**What the exercise asks**
Task for the records below: copy exactly, and only, the line containing "Directorio ULL" and every line after it to the end, with pictures left out.

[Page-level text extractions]
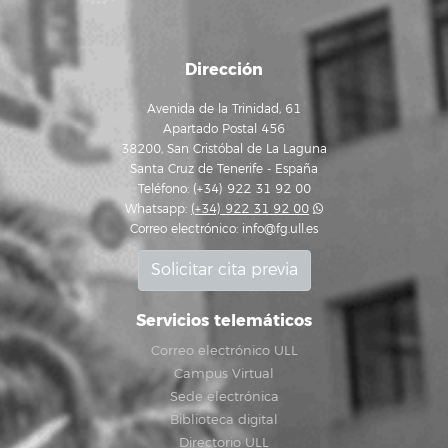
Dirección
Avenida de la Trinidad, 61
Apartado Postal 456
38200, San Cristóbal de La Laguna
Santa Cruz de Tenerife - España
Teléfono: (+34) 922 31 92 00
Whatsapp:
(+34) 922 31 92 00
Correo electrónico:
info@fg.ull.es
Solicitar cita previa
Servicios telemáticos
Correo electrónico ULL
Campus Virtual
Sede electrónica
Biblioteca digital
Directorio ULL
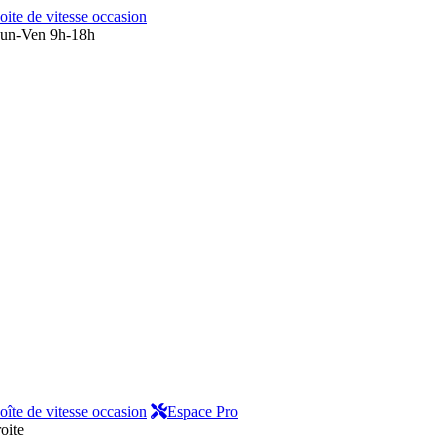
oite de vitesse occasion
un-Ven 9h-18h
oîte de vitesse occasion
Espace Pro
oite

**Reply to the task**
Directorio ULL
oite de vitesse occasion
un-Ven 9h-18h
oîte de vitesse occasion
Espace Pro
oite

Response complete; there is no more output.